Kino

Betreiber-Umfrage zur KINO 2022, Teil 1: "Werden weiterhin investieren"

Im Vorfeld des Filmtheaterkongresses haben wir Kinobetreiber:innen befragt, wie das Publikum auf den Wegfall der Corona-Maßnahmen reagiert hat, welche Probleme steigende Kosten verursachen und wie es um die Filmversorgung steht. Hier antwortet Juliane de Boer, Geschäftsführerin der Filmpalast-Gruppe.

16.05.2022 09:27 • von Marc Mensch
Juliane de Boer (Bild: Inka Englisch)

Im Vorfeld des Filmtheaterkongresses haben wir Kinobetreiber:innen befragt, wie das Publikum auf den Wegfall der Corona-Maßnahmen reagiert hat, welche Probleme steigende Kosten verursachen und wie es um die Filmversorgung steht. Hier antwortet Juliane de Boer, Geschäftsführerin der Filmpalast-Gruppe.

1. Der Großteil der Corona-Maßnahmen ist Anfang April entfallen: Was lässt sich bereits über die Reaktion des Publikums sagen?

Wenn wir uns die Comscore-Zahlen anschauen, sind wir im ersten Quartal in keinem Monat über fünf Mio. Besucher gekommen. Der April entwickelt sich da deutlich positiver und auch die Zwei-Millionen-Besuchermarke innerhalb einer Woche wurde mittlerweile geknackt. Die Reaktionen unserer Besucher auf die Lockerungen sind sehr positiv. An den Filmpalast-Standorten, an denen die Maskenpflicht bereits entfallen ist, können wir in den meisten Gesichtern auch endlich wieder ein Lachen sehen.

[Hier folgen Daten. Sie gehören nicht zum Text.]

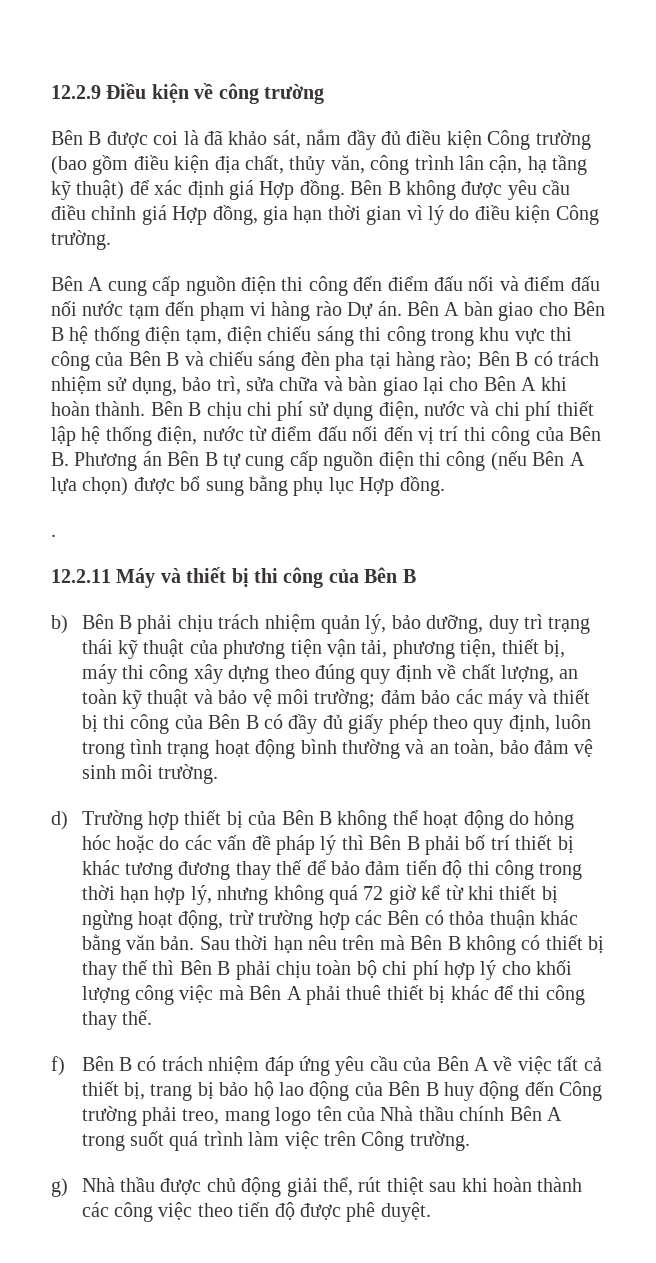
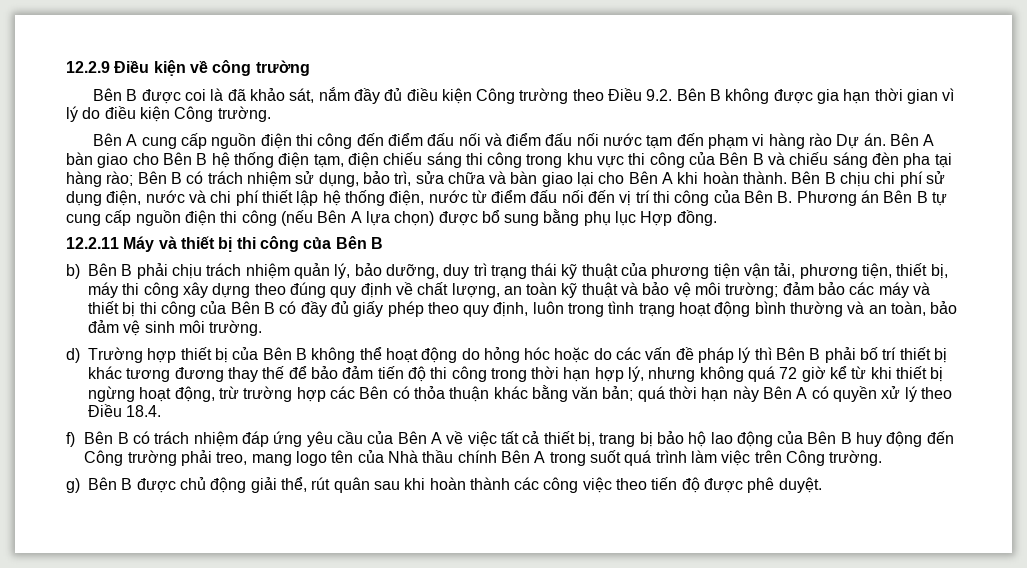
[51,155,588,175] [51,180,571,200] [51,205,258,225] (bao gồm điều kiện địa chất, thủy văn, công trình lân cận, hạ tầng kỹ thuật) để xác định giá Hợp đồng. Bên B không được yêu cầu điều chỉnh giá Hợp đồng, -> [572,88,813,104] theo Điều 9.2. Bên B không được
[51,534,56,537] // . -> (717, 218) none
[160,935,605,955] [81,960,573,980] [81,985,585,1005] [81,1010,152,1030] bản. Sau thời hạn nêu trên mà Bên B không có thiết bị thay thế thì Bên B phải chịu toàn bộ chi phí hợp lý cho khối lượng công việc mà Bên A phải thuê thiết bị khác để thi công thay thế. -> [602,386,953,402] [88,404,162,417] bản; quá thời hạn này Bên A có quyền xử lý theo Điều 18.4.
[81,1177,155,1192] Nhà thầu -> [88,477,133,490] Bên B
[386,1177,424,1195] thiệt -> [333,477,370,493] quân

2. Wie sehr drohen nun steigende Kosten zum Hemmnis für eine Markterholung zu werden, und was bedeuten sie für das Preisgefüge in Ihren Kinos?

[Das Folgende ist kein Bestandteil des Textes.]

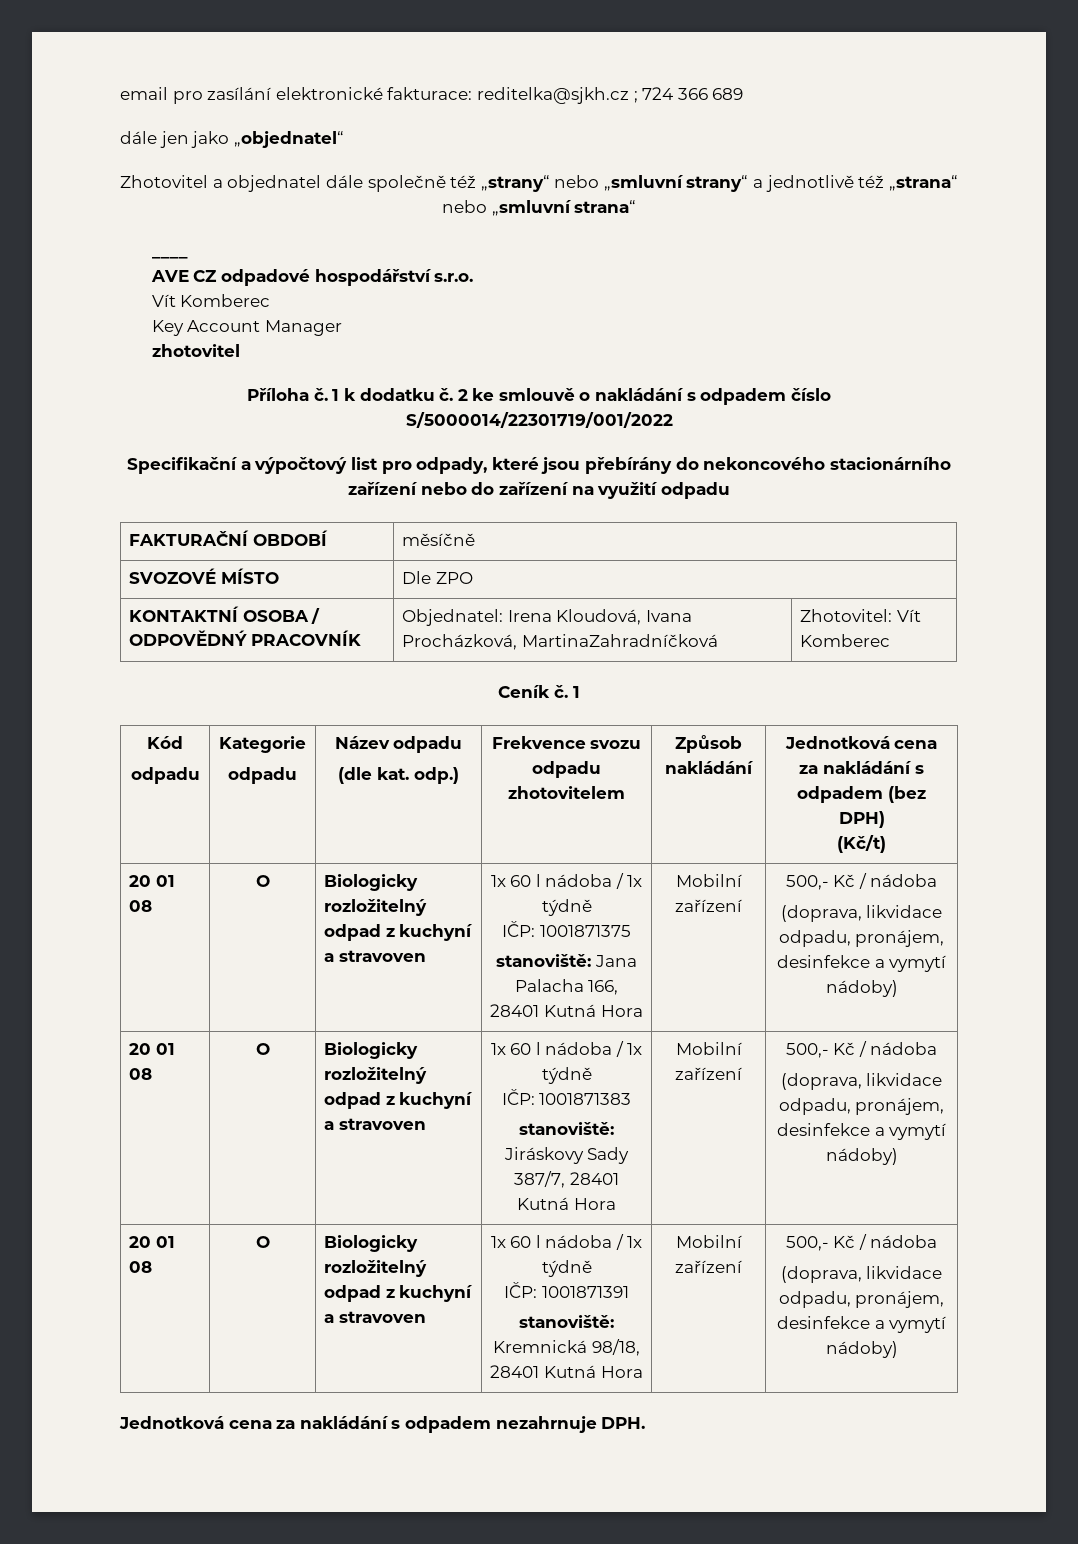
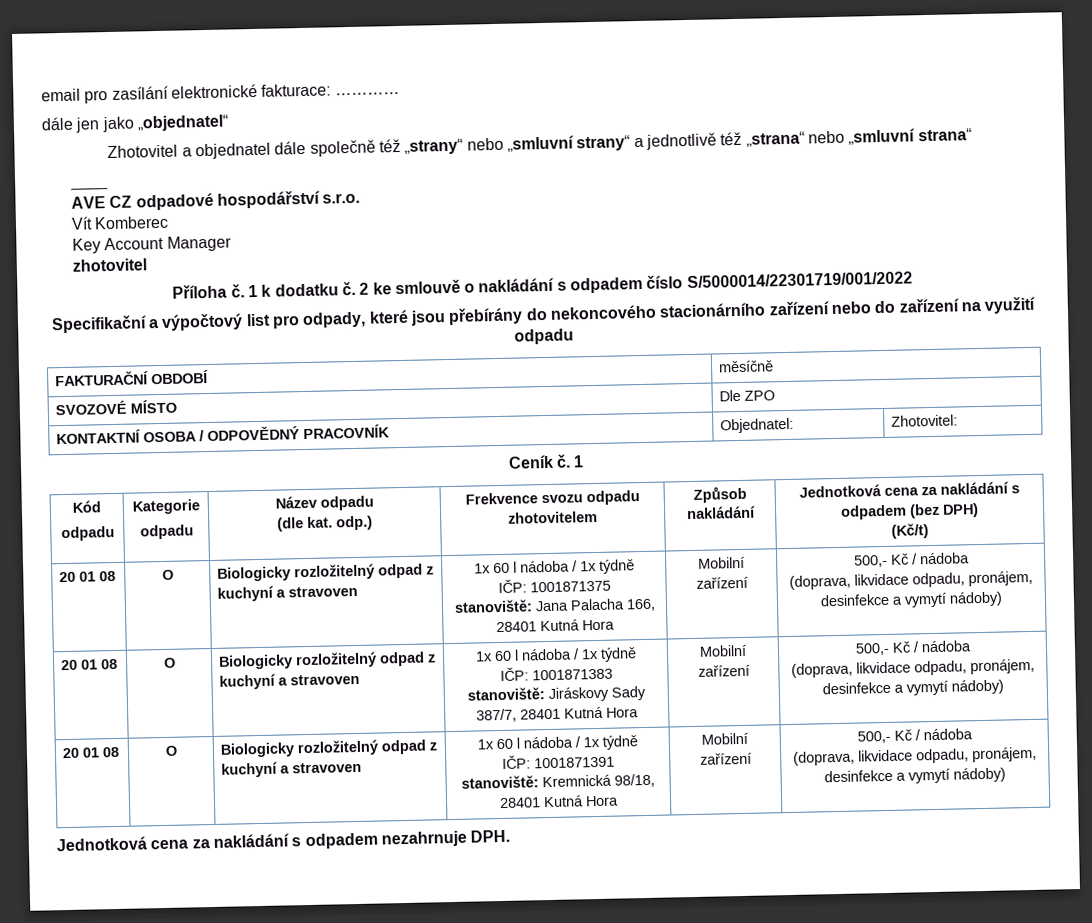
[476,87,744,104] reditelka@sjkh.cz ; 724 366 689 -> [334,91,400,96] …………
[507,609,693,625] [402,634,718,650] Irena Kloudová, Ivana Procházková, MartinaZahradníčková -> (795, 425) none
[896,609,921,622] [800,634,891,647] Vít Komberec -> (959, 420) none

Eine Markterholung ist aus unserer Sicht nicht allein abhängig von den steigenden Kosten. Hier kommt es eher darauf an, unser Publikum gezielt anzusprechen und zu reaktivieren. In Kombination mit einem ausgewogenen Filmprogramm sind wir uns sicher, dass es zu einer Markterholung kommen wird. Ein Problem ist sicherlich, dass die Märkte sehr instabil sind. In Kombination mit den steigenden Energiekosten müssen wir Preiserhöhungen immer wieder neu bewerten. Je nach Größe und Ausstattung der Häuser sind Raumnebenkosten ein weiterer Punkt, der bei uns auf der Agenda steht, allein der erwartete Anstieg der Stromkosten je nach Kino liegt im Bereich des Drei- bis Vier-Fachen des letztjährigen Strompreises. Da wir unsere Häuser in den letzten Jahren größtenteils aufwändig modernisiert haben, haben wir jedoch bereits vor Corona und den steigenden Personal- und Energiekosten eine gute Basis geschaffen, einen höheren durchschnittlichen Ticketpreis gegenüber unseren Gästen zu rechtfertigen.

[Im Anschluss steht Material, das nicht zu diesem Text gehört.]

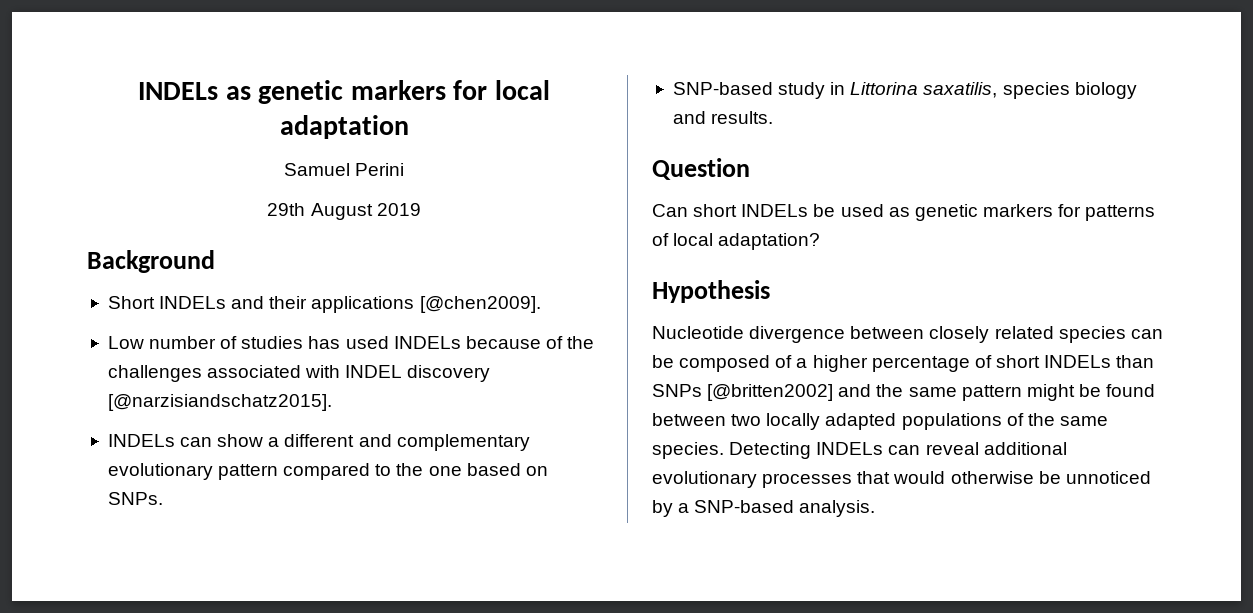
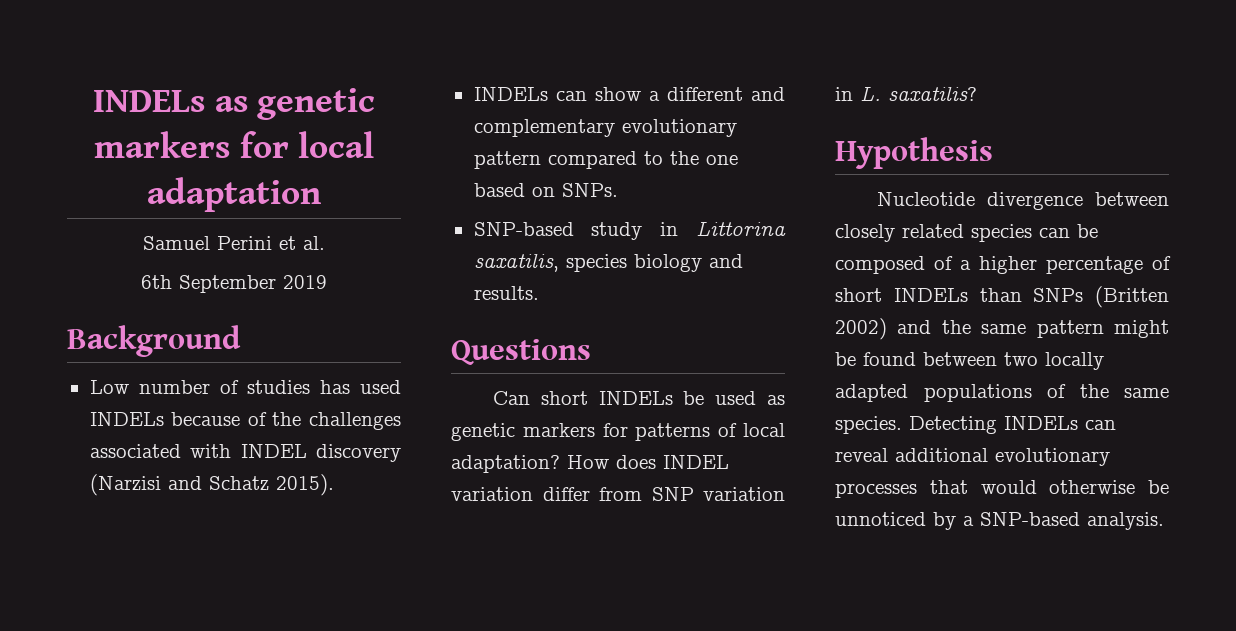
[267,203,421,220] [87,250,215,273] [107,296,541,313] // 29th August 2019 // Background // Short INDELs and their applications [@chen2009]. -> [279,236,325,250] [141,275,327,293] [67,325,241,357] et al. // 6th September 2019 // Background
[107,394,332,411] [@narzisiandschatz2015]. -> [89,474,334,496] (Narzisi and Schatz 2015).
[652,158,750,180] Question -> [451,339,591,365] Questions
(821, 241) none -> [567,455,729,469] [451,487,785,501] [835,86,977,102] How does INDEL variation differ from SNP variation in L. saxatilis?
[707,384,834,401] [@britten2002] -> [1095,286,1169,308] [835,318,887,340] (Britten 2002)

3. Sehen Sie trotz zunehmender Fokussierung auf Streaming die Filmversorgung durch US-Studios als ausreichend gesichert an? Was erwarten Sie vor diesem Hintergrund noch für das laufende Jahr?

Hinsichtlich der quantitativen Versorgung machen wir uns wenig Sorgen, vielmehr stellt sich die Frage, inwieweit die sogenannte Mittelware seitens der Verleiher auch künftig erfolgreich in die Kinos gebracht wird. Wird Kino dabei einfach nur ein Sprungbrett für das Streaming-Release sein oder wird es weiterhin große Marketingaktivitäten für diese Ware geben? Der deutsche Kinomarkt benötigt neben den starken Blockbustern und erfolgreichen deutschen Produktionen auch gut funktionieren Mittelware mit Filmen zwischen 500.000 und gut 1,0 Mio. Besuchern. Bleibt die Mittelware deutlich hinter den bisherigen Ergebnissen (vor Corona) zurück, wird sich das negativ auf den Gesamtmarkt auswirken. Für das laufende Jahr erwarten wir ein Marktergebnis um die 75 Mio. Besucher, was wirtschaftlich schwer zu verkraften sein wird. Trotzdem glauben wir fest an den Ort Kino und werden auch weiterhin in unsere Häuser investieren, um unseren Gästen das beste Filmerlebnis bieten zu können.